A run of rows
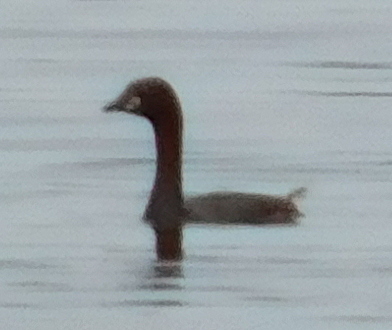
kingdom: Animalia
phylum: Chordata
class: Aves
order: Podicipediformes
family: Podicipedidae
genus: Tachybaptus
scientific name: Tachybaptus ruficollis
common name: Little grebe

WHAT THE TASK ASKS>
Render the stretch from the line containing "phylum: Chordata" through the end of the rows as a numbered list, leaving out any blank lines.

SOLVED PROBLEM>
1. phylum: Chordata
2. class: Aves
3. order: Podicipediformes
4. family: Podicipedidae
5. genus: Tachybaptus
6. scientific name: Tachybaptus ruficollis
7. common name: Little grebe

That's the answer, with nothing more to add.